All the entries need to be duplicated exactly, with the pictures omitted.

Information provided:
__________________________________________________
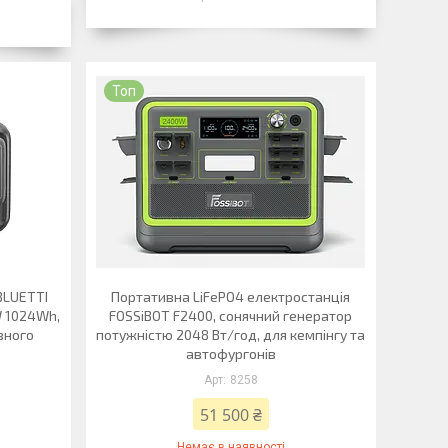
Топ
BLUETTI
Портативна LiFePO4 електростанція
W 1024Wh,
FOSSiBOT F2400, сонячний генератор
вного
потужністю 2048 Вт/год, для кемпінгу та
автофургонів
8258
51 500 ₴
Немає в наявності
__________________________________________________
Response to this exercise:
Топ
BLUETTI
Портативна LiFePO4 електростанція
W 1024Wh,
FOSSiBOT F2400, сонячний генератор
вного
потужністю 2048 Вт/год, для кемпінгу та
автофургонів
8258
51 500 ₴
Немає в наявності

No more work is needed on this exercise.